Verra has also been investigating several other areas where offsetting can be achieved – particularly the so-called blue carbon sphere, in which marine ecosystems are used to absorb CO2 from the atmosphere. Activities include the farming of kelp and the restoration of seagrass meadows and mangrove swamps.
Aviation is a key contributor to global greenhouse gas emissions. In May, easyJet holidays became the first large tour operator in the UK to announce that it was offsetting emissions directly associated with its holidays, including fuel used by flights and transfers, and energy consumed by guests in their accommodation. It uses Verra’s carbon accounting system and the widely used Gold Standard to certify its offsetting activities.
“We pay to participate in the highest-standard offsetting projects, which are globally respected,” says the firm’s CEO, Garry Wilson. But he adds that this is an interim measure pending the development of new zero-emission technology in aviation.
“Right now, offsetting is an important part of what’s available to us and our best way of addressing the carbon emitted by flying,” Wilson says. “We’ll continue to research and implement other ways to reduce emissions, such as removing weight from our aircraft and taxiing on one engine. We are also supporting the development of zero-emission aircraft with partners such as Airbus. We’re committed to transitioning to these as soon as they become viable, which could be as soon as 2035.”
Wilson’s acknowledgment that offsetting is merely a temporary measure reflects a broader change of approach in the private sector, according to Rix.
“The ground has shifted,” he says. “It used to be a case of: ‘Just neutralise your emissions and offset, full stop.’ But now the whole concept is to give primacy to internal reductions. The top priority for every single emitter should be to address their own emissions.”
In February, Dr Robert Watt, a lecturer in international politics at the University of Manchester, published a research paper entitled The Fantasy of Carbon Offsetting. He says that he finds the practice well suited to the “post-truth period we find ourselves in”.
Why is that? “Carbon offsets are political misdirection,” Watt argues. “Firms turn towards carbon credits because they can, for a price, pretend to be carbon neutral or say that they are net-zero emitters.
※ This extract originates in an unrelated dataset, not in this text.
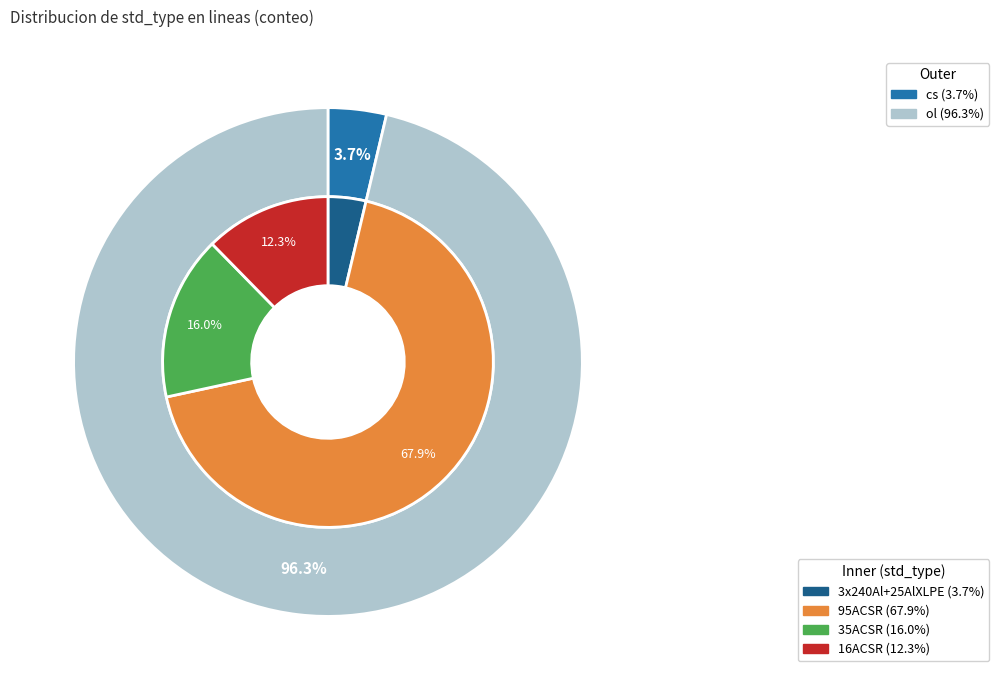

True or false: ol accounts for 99% of the total.

False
Even though such statements aren’t credible, they obscure the issues and confuse the public. It allows people to think that things can carry on more or less as before.”
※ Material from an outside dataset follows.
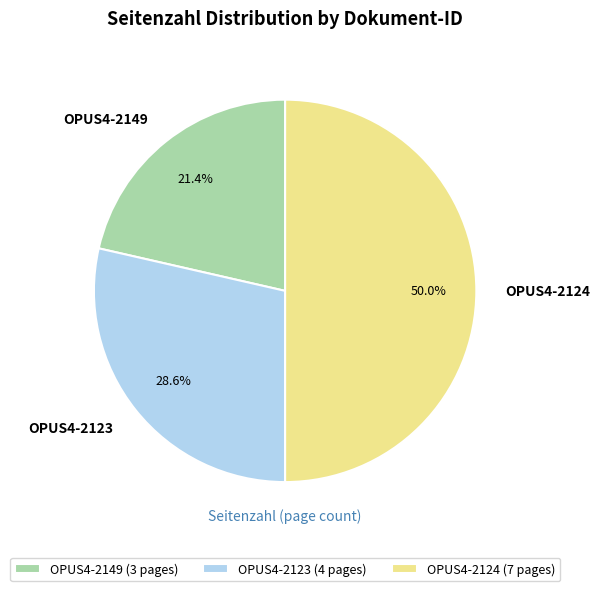

Which has a higher value, OPUS4-2124 or OPUS4-2149?

OPUS4-2124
Isn’t that better than nothing? “That’s a common response,” he says. “But this buys into the idea that we simply have to accept the situation as it stands. It’s inherently depoliticising, when what’s needed in response to the climate crisis is a much more substantial shift.”
Watt also doesn’t believe that carbon offsetting can ever be truly fair and verifiable, owing to the power dynamics involved in establishing such schemes. But he adds that changing how we speak about the practice – particularly when addressing its limitations – could prove beneficial.
“I think it could be quite useful if we can stop talking about offsets and credits being a guarantee of emission reduction,” he says. “By getting away from that kind of language of carbon neutrality, you can start creating a different type of discourse.”
Verra has noticed that a growing number of companies are changing their approach to offsetting and using their carbon credits for new and different purposes.
“For instance, they’re quantifying the impact of their CSR activities, not necessarily offsetting anything. They want to give millions of dollars to fight the climate crisis. We’d encourage that, as we see market mechanisms as vehicles for delivering results-based finance,” says Rix, who adds that urgently cutting emissions in such a way is the best response to the emergency.
After all, he observes, “the alternative isn’t that businesses are going to magically shutter all their factories”.